(Source passage Opens)

# New video - Storm - from 8-14-11



## Firefishvideo (Jul 1, 2010)

http://vimeo.com/27797538
We got pounded by a little thunder storm sunday, but got in some great dives anyway....and got some nice lobster as well!


----------



## FishnLane (Oct 1, 2007)

Enjoyed it totally. those lobst'rs made me hungry all over. Glad you dodged the lightning. NOT my friend. thanks for sharing. OH were those lion fish???


----------



## Naby (Jan 18, 2009)

Cool video. I would not have been happy being in the lightning! Good o see you made it back safe and had fun.


----------



## ZombieKiller (Jul 26, 2010)

Y'all are the spawn of Chuck Norris. Balls of steel. With beards...with fists hidden in the beards.


----------



## BlackJeep (Jun 13, 2010)

Cool video and nice work with the editing. Hope those lionfish met their end.


----------



## TSpecks (Oct 3, 2007)

Bada$$ video!!!! I thought I read something a while back wanting divers to shoot all lion fish?


----------



## no woryz (Oct 2, 2007)

Great Video Scott.... that seems cool now but it didn't at the time and the video still doesn't do the storm justice, Wow, the video has 104 plays already.... with the royalties I will get I can buy a bigger lobster bag..... Just send the check weekly.... We do kill most of the lionfish we see, we have a "lion tamer" we picked up from MBT that kills them quite easily.... But even lion fish take a backseat to wrestling with spiney's and bagging lobster, but we will return to get the lion fish very soon...


----------



## PaulBoydenCustoms (Dec 3, 2008)

Nice vid, and great catch


----------



## coolbluestreak (Jun 27, 2011)

Awesome footage!
My buddy's and I have watched all your videos and can't wait for more. :thumbsup:


----------



## cuzmondo (Oct 1, 2007)

Wow, looks like you guys had an awesome day sans the storm. Hate to see those damn nasty lionfish though. I guess there here for good.


----------



## Plattinum (Sep 16, 2010)

Agreed, hate to see all those lion fish. Nice video as always, and nice catch. I want to try the Trysler Grounds one of these days, but I am fearful of just diving sand bottom, not being skilled finding natural bottom on my finder.


----------



## Firefishvideo (Jul 1, 2010)

Plattinum said:


> Agreed, hate to see all those lion fish. Nice video as always, and nice catch. I want to try the Trysler Grounds one of these days, but I am fearful of just diving sand bottom, not being skilled finding natural bottom on my finder.

(Source passage Closes)

◆ **Directions**:
(a) Answer these questions using the forum thread:
(i) On what day did the thunderstorm hit, according to the first post?
(ii) How many plays did the video already have, according to no woryz?
(iii) Which place does Plattinum want to try diving someday?
(b) Copy the forum thread from "Enjoyed it totally." up to and including "those lion fish???".
(c) List every username in the forum thread whose date beside the name falls in October 2007.

(Recorded data Opens)

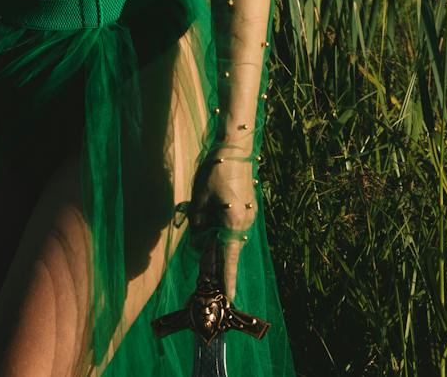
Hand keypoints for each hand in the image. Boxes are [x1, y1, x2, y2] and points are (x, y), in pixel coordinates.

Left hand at [189, 153, 256, 299]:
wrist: (235, 147)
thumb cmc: (215, 171)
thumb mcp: (199, 200)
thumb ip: (198, 226)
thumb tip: (200, 245)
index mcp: (233, 224)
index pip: (228, 259)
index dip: (226, 280)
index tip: (229, 298)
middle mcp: (244, 223)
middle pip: (228, 251)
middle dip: (215, 263)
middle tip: (202, 276)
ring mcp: (248, 216)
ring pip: (229, 238)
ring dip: (216, 245)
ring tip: (202, 243)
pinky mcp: (247, 208)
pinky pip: (232, 228)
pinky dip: (221, 233)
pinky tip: (209, 224)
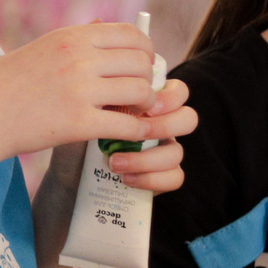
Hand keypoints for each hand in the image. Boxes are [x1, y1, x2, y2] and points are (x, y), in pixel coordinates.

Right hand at [0, 22, 185, 163]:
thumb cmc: (7, 83)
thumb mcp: (42, 48)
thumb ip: (77, 41)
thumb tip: (108, 28)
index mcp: (72, 36)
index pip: (132, 35)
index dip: (146, 52)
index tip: (141, 67)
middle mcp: (79, 58)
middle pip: (141, 63)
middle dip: (147, 79)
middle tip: (138, 95)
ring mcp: (80, 90)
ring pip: (141, 91)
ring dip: (144, 105)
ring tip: (132, 113)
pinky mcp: (78, 123)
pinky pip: (128, 125)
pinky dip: (137, 130)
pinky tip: (130, 134)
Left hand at [97, 78, 196, 192]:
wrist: (79, 162)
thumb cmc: (86, 128)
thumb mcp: (94, 108)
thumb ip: (111, 97)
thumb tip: (116, 87)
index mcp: (153, 104)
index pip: (180, 92)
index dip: (171, 98)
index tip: (146, 107)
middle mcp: (164, 126)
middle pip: (189, 119)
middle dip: (165, 125)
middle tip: (137, 131)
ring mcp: (165, 151)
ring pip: (177, 153)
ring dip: (146, 159)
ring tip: (114, 162)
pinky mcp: (162, 176)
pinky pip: (174, 178)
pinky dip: (150, 179)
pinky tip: (125, 178)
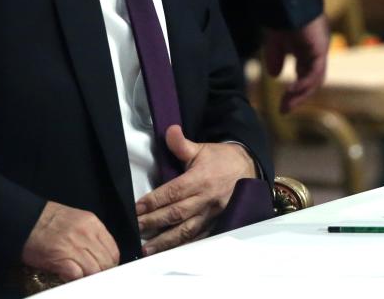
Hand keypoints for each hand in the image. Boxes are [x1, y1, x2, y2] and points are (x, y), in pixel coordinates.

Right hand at [21, 201, 119, 281]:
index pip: (113, 250)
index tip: (106, 268)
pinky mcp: (60, 259)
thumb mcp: (77, 220)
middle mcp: (85, 234)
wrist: (25, 219)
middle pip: (106, 262)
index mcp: (92, 223)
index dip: (110, 263)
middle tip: (93, 276)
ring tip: (81, 276)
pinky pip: (77, 275)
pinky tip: (70, 276)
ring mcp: (73, 246)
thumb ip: (91, 235)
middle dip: (101, 272)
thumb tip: (101, 254)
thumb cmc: (48, 219)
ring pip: (94, 271)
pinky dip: (76, 279)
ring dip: (89, 277)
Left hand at [136, 125, 254, 254]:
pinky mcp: (216, 222)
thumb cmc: (221, 159)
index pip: (173, 192)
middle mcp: (206, 199)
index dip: (154, 201)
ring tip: (147, 248)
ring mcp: (212, 214)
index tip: (136, 209)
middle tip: (135, 228)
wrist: (248, 168)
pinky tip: (170, 251)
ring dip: (166, 241)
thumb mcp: (201, 148)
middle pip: (176, 214)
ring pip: (186, 230)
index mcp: (200, 179)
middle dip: (154, 222)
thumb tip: (169, 130)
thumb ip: (182, 144)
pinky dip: (183, 245)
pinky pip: (198, 237)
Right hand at [262, 13, 329, 111]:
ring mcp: (320, 49)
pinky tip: (290, 91)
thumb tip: (274, 75)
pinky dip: (303, 84)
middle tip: (284, 110)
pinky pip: (314, 73)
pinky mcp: (320, 49)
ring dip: (301, 94)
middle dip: (298, 96)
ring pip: (315, 79)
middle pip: (312, 80)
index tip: (282, 103)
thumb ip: (275, 56)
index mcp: (307, 48)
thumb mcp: (275, 41)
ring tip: (286, 104)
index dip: (295, 89)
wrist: (286, 0)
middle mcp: (316, 50)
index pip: (305, 74)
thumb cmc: (281, 14)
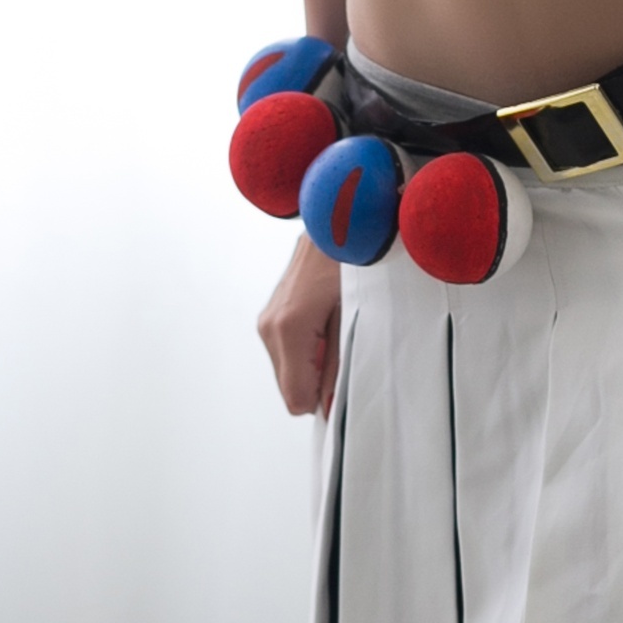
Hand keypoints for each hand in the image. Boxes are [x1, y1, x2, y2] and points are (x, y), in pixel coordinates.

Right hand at [259, 232, 342, 417]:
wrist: (336, 218)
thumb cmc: (353, 261)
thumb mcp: (356, 316)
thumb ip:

(Recorded data Closes)

◆ **Task-by-task outputs**:
(a)
(i) Sunday
(ii) 104
(iii) The Trysler Grounds

(b)
Enjoyed it totally. those lobst'rs made me hungry all over. Glad you dodged the lightning. NOT my friend. thanks for sharing. OH were those lion fish???

(c)
FishnLane
TSpecks
no woryz
cuzmondo